**What this task involves:**
Reproduce only the lines from the line containing "hfov_deg: 6.9" to the end of the entries below, including both of those lines.

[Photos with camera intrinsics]
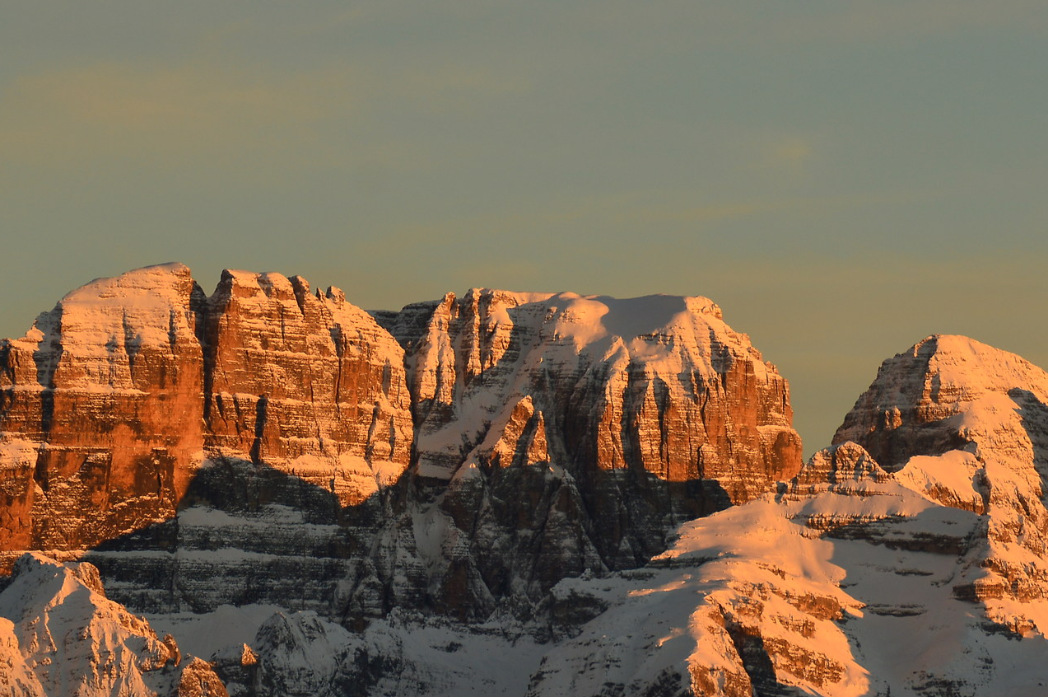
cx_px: 734
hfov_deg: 6.9
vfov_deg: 4.6
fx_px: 8635
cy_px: 614
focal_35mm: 297
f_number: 8
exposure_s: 1/125
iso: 100
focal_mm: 105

**Task answer:**
hfov_deg: 6.9
vfov_deg: 4.6
fx_px: 8635
cy_px: 614
focal_35mm: 297
f_number: 8
exposure_s: 1/125
iso: 100
focal_mm: 105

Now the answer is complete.